### Task prompt
Within the entries that follow, show each line where the word "clip" occurs.

### Task input
Content starts
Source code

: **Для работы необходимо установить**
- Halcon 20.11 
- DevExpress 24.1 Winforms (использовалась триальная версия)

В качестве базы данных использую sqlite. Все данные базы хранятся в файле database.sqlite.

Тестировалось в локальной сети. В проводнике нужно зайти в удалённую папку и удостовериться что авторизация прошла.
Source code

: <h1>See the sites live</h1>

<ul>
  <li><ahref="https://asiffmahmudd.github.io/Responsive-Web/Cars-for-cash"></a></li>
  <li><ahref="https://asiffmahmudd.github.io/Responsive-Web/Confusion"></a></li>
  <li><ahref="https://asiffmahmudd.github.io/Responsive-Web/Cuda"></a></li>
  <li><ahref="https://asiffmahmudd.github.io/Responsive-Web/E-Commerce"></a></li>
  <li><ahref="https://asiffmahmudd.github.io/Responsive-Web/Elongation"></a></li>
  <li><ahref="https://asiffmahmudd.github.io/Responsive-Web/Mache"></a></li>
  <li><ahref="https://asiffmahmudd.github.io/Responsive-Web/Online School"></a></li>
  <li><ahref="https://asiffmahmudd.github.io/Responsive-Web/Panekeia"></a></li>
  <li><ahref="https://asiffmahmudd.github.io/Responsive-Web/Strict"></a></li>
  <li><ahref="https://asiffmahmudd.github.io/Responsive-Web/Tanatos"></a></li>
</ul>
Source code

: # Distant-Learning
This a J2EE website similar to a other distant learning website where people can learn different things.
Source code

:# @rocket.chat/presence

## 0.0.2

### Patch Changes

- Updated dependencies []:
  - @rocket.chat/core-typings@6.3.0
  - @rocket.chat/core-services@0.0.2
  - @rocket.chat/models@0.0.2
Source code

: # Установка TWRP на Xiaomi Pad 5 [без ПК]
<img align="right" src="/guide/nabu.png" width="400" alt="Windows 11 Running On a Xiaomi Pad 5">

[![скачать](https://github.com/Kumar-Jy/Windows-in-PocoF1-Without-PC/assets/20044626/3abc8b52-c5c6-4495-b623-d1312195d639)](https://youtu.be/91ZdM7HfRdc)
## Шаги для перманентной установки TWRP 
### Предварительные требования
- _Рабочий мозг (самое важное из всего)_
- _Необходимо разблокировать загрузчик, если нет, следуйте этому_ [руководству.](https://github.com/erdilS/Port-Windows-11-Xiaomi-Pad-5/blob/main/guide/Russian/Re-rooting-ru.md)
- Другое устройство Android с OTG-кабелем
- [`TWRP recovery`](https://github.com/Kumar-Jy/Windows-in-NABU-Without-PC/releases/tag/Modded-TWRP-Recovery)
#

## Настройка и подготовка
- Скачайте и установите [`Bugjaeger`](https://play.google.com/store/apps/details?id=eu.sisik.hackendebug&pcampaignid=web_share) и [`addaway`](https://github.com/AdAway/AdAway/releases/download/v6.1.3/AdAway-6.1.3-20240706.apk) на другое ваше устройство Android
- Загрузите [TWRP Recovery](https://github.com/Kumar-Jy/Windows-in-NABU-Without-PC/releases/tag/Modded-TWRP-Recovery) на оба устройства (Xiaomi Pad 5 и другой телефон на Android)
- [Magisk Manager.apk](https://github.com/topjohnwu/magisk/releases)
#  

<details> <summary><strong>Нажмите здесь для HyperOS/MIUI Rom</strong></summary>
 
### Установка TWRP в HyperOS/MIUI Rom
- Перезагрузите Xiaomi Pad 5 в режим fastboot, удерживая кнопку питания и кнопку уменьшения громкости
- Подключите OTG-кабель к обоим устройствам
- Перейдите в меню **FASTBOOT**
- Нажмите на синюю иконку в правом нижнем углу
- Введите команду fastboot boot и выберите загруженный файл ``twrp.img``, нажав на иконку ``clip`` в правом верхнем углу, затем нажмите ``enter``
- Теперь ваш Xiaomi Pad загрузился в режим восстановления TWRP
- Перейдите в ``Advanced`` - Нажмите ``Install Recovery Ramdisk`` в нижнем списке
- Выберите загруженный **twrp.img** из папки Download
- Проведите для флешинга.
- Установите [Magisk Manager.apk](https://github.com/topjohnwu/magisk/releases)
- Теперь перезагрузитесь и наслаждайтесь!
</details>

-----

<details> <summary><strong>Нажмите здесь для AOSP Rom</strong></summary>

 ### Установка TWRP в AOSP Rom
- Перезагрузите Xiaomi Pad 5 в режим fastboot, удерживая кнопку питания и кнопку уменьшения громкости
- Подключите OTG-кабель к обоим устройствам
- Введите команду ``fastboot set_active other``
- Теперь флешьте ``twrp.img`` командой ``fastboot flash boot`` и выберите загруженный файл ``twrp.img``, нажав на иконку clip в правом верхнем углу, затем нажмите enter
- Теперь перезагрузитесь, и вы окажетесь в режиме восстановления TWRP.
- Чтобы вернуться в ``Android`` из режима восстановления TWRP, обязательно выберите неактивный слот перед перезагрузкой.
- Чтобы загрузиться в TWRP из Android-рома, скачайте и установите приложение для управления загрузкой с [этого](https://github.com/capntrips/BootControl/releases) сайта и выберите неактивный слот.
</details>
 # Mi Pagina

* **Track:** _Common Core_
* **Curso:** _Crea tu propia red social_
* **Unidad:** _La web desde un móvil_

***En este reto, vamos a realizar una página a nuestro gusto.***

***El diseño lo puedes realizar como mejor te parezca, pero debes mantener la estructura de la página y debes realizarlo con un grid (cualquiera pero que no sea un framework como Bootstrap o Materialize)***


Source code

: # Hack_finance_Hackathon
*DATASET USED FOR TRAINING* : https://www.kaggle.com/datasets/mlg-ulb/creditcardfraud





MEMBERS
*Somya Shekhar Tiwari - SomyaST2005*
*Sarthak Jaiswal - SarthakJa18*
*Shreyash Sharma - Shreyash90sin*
Content ends
### Expected output
- Введите команду fastboot boot и выберите загруженный файл ``twrp.img``, нажав на иконку ``clip`` в правом верхнем углу, затем нажмите ``enter``
- Теперь флешьте ``twrp.img`` командой ``fastboot flash boot`` и выберите загруженный файл ``twrp.img``, нажав на иконку clip в правом верхнем углу, затем нажмите enter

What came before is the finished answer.